High rates of employee turnover pose a danger to any business and cost employers time and money to overcome. Employees leave their jobs for a variety of reasons. What if there was a method to determine exactly what your employees need to feel job satisfaction?
Enter predictive analytics, a branch of mathematics devoted to crunching behavioral and environmental data to uncover insights and trends. In the past, reasons for employee attrition have been compiled based on anecdotal evidence, but
Matthew Stevenson, partner and co-leader of
Mercer’s Workforce Strategy & Analytics group, says that’s a troublesome approach. “We find that statistical data is much more effective and actionable than perceptional analysis, because there's all sorts of bias in asking people questions,” he says.

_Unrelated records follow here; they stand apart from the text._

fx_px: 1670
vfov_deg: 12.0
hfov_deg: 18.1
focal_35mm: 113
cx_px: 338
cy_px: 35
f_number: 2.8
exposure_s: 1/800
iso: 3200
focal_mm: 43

Here are three ways you can take advantage of existing data to mitigate attrition and achieve employee engagement.
Make Decisions about Employee Engagement Based on Data, Not Speculation
Anecdotal data can result in assigning blame for attrition to one individual factor. For example, many employees cite their manager as their reason for leaving a job. But as Stevenson explains, “management often reflects systemic policies, so anecdotal evidence makes teasing out the difference between an individual and the business as a whole very difficult.”
Dr. Paul Fairlie, work psychologist and CEO of
Heliosophy--a consulting service that applies psychology to solve issues with employee dynamics--agrees. “There’s a lot of folk wisdom around why people leave employers, and it's not very evidence-based,” he says. “But analytics can counter human biases. Analytics go beyond opinions and hearsay when identifying real turnover drivers.”

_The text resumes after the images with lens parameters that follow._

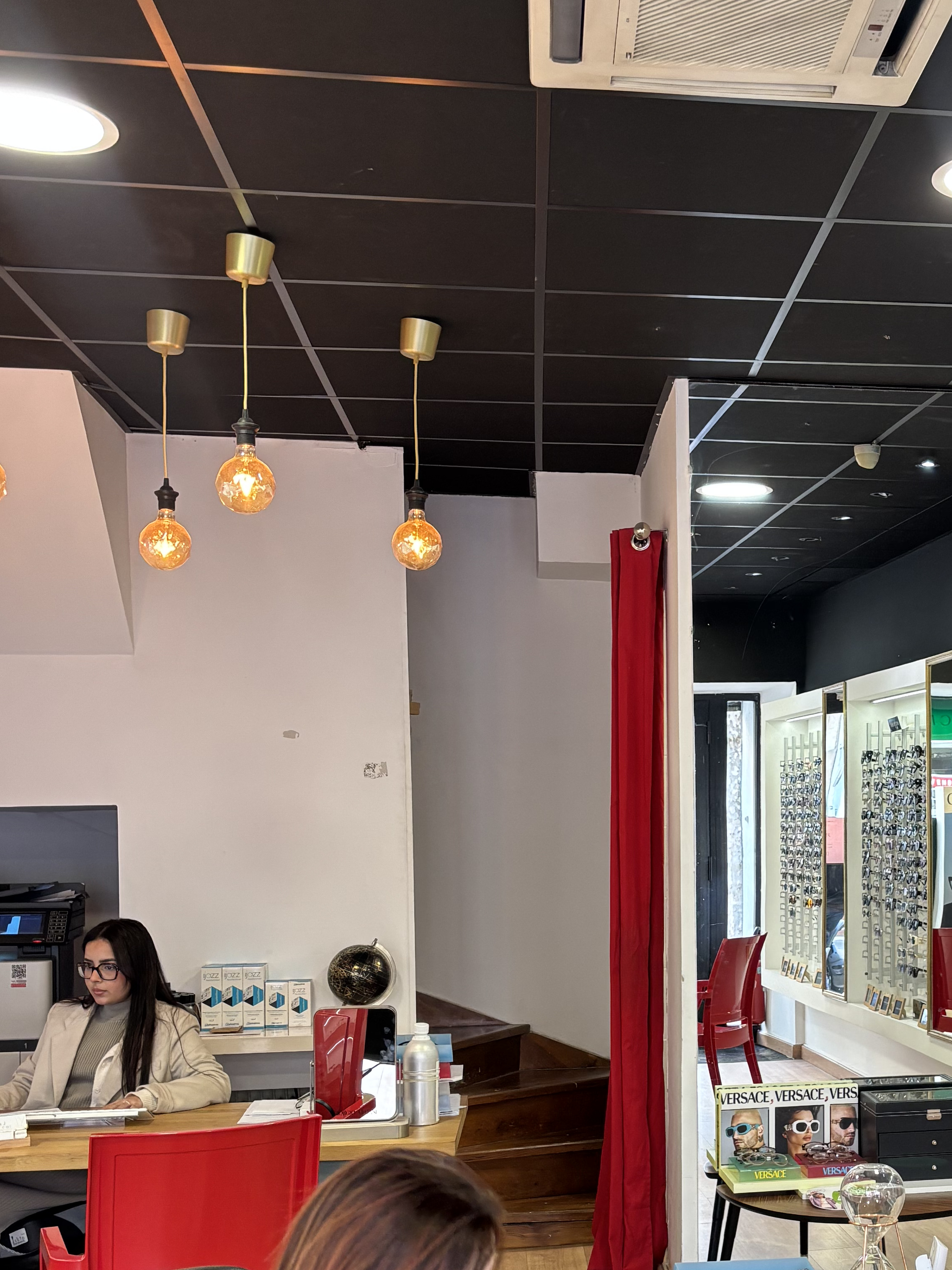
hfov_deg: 28.8
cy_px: 827
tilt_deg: -0.9
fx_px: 1797
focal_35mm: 49
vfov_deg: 38.5
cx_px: 816
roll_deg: -0.6
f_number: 1.6
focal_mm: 5.96
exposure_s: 1/50
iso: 100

Provide Better Data to Fuel Retention
Until recently, the data being produced by business analytics focused on just that — business. It’s important to remember that employees are human, and subject to human behaviors. Fairlie notes that behavioral analysis has not traditionally been applied to business, but that it constitutes a missing link in the data. “Businesses need to merge variables from different sources to find combinations that predict past turnover among high-performers,” he says.
However, Stevenson cautions that data isn’t the only key to understanding attrition. “Predictive analytics relies on data, but also on questions. Prediction does not equal causation,” he says. “It’s important to learn what types of questions we need to be asking about what the data can teach us.”

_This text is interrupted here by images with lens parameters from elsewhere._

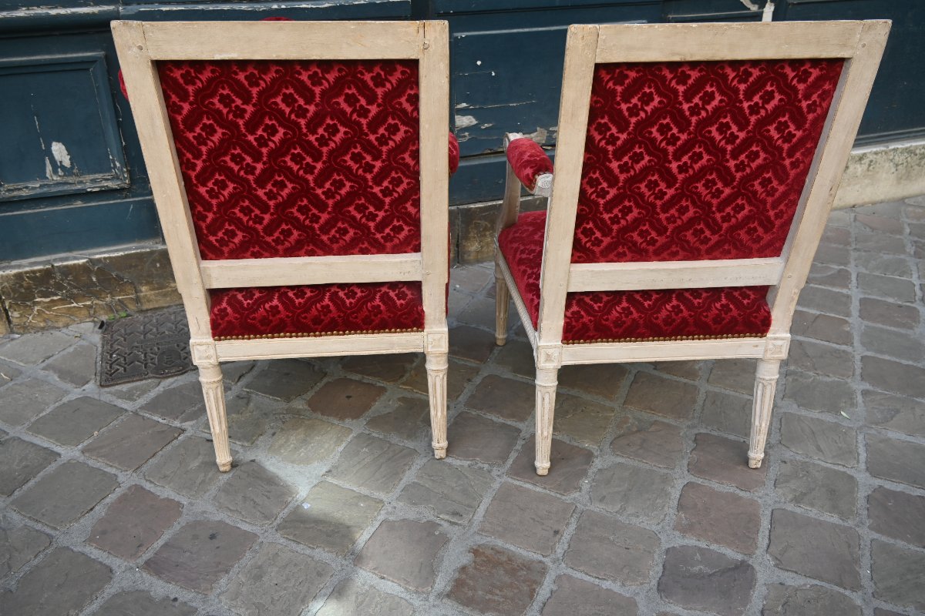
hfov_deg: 63.2
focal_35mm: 29
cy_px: 308
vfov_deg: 44.6
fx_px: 752
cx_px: 462
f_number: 4.5
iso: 200
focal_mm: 19.5
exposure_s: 1/250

Help Create Organizational Change
It’s important to remember that the data derived from predictive analytics is intended to make changes company-wide, not just to individual behaviors. Employee engagement is often about organizational culture and systemic issues. Predictive analysis can help identify those bigger-picture issues that are driving employee attrition or engagement.
“Satisfaction, commitment, discretionary effort, stress, burnout — the list goes on,” Fairlie says. “Research is full of things known to drive attrition, and organizations are likely harboring many other drivers that will only be discovered with data mining.”
Stevenson notes that once the data is compiled, it must be applied to the organization as a whole. “Predictors should be used in an actionable way to make changes to the system, rather than changes to individuals,” he says.